Jean-Gabriel Charvet (1750–1829), also known as Jean Gabriel Charvet, was a French painter, designer and draftsman who was born in Serrières, Ardèche, France. He studied at the École de Dessin in Lyon under the French artist Donat Nonotte (1708–1785) and worked as a designer for the French wallpaper manufacturer Joseph Dufour et Cie (1752–1827) of Mâcon, France. In 1773, Charvet travelled to Guadeloupe in the Caribbean on business for his uncle, and stayed for four years producing many studies of native flora and fauna, as well as landscapes. By 1785, he had established a drawing school in Annonay, south of Lyon. Annonay had been a papermaking region since the Sixteenth Century.

Charvet’s reputation rests on twenty-panels of scenic wallpaper titled Sauvages de la Mer Pacifique (The Savages of the South Pacific) which combine to form a neoclassical depiction of the explorations of Captain James Cook.

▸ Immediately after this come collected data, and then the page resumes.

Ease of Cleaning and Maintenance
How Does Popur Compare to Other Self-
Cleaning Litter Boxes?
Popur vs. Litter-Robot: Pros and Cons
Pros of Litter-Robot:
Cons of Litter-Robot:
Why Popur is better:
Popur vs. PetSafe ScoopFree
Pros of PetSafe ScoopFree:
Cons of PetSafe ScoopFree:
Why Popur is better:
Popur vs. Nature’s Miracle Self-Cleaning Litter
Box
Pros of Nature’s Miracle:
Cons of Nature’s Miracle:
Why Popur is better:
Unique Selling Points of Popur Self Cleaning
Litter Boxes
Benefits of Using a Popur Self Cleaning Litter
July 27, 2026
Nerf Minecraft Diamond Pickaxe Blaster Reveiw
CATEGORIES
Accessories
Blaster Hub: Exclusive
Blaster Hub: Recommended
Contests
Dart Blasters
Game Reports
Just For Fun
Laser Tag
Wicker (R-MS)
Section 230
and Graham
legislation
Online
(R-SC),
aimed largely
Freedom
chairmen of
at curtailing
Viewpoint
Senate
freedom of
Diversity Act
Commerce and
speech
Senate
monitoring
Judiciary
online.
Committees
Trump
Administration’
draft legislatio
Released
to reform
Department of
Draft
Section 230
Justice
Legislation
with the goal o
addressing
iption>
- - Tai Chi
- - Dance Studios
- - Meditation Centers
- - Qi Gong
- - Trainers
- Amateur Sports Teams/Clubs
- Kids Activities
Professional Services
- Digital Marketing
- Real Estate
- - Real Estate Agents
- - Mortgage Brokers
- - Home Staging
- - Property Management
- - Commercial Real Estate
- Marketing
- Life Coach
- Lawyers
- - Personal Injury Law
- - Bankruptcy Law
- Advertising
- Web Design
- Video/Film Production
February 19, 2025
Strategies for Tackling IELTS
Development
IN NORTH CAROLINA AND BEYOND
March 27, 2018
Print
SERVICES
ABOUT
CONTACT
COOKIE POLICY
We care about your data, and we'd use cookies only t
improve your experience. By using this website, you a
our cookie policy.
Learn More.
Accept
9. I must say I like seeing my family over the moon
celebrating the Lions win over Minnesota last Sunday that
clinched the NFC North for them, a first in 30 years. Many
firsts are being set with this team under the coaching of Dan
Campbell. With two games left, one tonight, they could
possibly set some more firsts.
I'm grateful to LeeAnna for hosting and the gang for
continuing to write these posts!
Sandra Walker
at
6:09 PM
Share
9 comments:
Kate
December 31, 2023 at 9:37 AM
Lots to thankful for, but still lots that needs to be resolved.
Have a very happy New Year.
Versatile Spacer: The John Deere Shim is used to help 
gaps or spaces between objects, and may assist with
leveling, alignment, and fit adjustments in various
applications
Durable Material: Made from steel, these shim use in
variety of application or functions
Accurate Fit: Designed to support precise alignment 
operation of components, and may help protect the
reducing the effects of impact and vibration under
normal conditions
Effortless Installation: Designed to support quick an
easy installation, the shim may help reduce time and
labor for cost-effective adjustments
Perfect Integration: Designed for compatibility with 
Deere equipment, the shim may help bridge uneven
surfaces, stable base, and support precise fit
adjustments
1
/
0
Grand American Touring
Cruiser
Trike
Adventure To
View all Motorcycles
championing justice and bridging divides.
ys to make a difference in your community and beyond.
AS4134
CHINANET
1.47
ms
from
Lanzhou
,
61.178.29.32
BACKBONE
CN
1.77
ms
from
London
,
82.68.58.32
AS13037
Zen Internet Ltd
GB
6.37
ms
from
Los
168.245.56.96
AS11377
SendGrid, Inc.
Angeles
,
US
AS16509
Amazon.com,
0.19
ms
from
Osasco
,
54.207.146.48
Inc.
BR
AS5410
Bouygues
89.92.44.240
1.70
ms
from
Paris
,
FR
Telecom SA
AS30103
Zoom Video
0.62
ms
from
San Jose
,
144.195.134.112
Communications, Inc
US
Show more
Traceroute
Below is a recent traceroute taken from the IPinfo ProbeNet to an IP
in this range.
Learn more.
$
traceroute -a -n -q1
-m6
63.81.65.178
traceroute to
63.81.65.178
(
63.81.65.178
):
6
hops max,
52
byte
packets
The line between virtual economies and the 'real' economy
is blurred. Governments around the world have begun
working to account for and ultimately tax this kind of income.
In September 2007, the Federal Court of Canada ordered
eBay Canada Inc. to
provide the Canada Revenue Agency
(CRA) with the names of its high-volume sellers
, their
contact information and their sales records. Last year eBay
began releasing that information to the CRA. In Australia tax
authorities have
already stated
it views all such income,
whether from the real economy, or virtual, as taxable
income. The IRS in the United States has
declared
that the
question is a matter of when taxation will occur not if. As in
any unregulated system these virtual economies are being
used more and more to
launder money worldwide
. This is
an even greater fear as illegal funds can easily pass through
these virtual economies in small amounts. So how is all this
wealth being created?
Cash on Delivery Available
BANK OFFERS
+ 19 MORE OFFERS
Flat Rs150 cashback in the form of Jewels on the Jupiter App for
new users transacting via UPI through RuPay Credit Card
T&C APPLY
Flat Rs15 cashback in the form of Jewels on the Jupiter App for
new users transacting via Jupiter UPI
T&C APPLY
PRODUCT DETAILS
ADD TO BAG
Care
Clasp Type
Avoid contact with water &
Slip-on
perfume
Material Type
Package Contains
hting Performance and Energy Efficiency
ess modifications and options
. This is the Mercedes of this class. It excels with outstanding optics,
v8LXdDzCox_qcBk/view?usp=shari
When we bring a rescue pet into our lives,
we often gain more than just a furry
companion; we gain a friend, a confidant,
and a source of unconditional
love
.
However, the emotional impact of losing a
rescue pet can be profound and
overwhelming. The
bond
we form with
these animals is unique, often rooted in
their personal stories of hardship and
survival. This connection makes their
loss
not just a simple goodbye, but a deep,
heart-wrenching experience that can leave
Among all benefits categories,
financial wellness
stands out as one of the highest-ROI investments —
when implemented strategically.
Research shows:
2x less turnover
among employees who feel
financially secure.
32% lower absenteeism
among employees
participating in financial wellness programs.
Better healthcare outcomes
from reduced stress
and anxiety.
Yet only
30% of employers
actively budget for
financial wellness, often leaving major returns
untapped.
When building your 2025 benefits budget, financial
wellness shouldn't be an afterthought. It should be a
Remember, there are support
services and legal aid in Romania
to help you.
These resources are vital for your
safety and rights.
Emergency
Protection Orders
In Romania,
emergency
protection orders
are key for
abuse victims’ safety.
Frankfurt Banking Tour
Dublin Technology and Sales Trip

The wallpaper was shown in Paris at the Exposition des produits de I’industrie francaise in 1806. Charvet died in Tournon-sur-Rhône, France in 1829.

Captain Cook first sailed from England to the South Seas in 1769. He made three expeditions before his death in 1779, and his adventures captured the imaginations of many Europeans at a time when there was considerable interest in the “primitive” and “exotic”. His discoveries lent support to the prevailing notion of the inherent moral superiority of “the noble savage”, an idea expressed in the writings of Jean-Jacques Rousseau (1712–1778).

In 1784, accounts of Cook's voyages were set forth in an official three-volume publication. Accompanying this was a separate folio atlas containing 61 engravings of landscapes, portraits, and indigenous artifacts.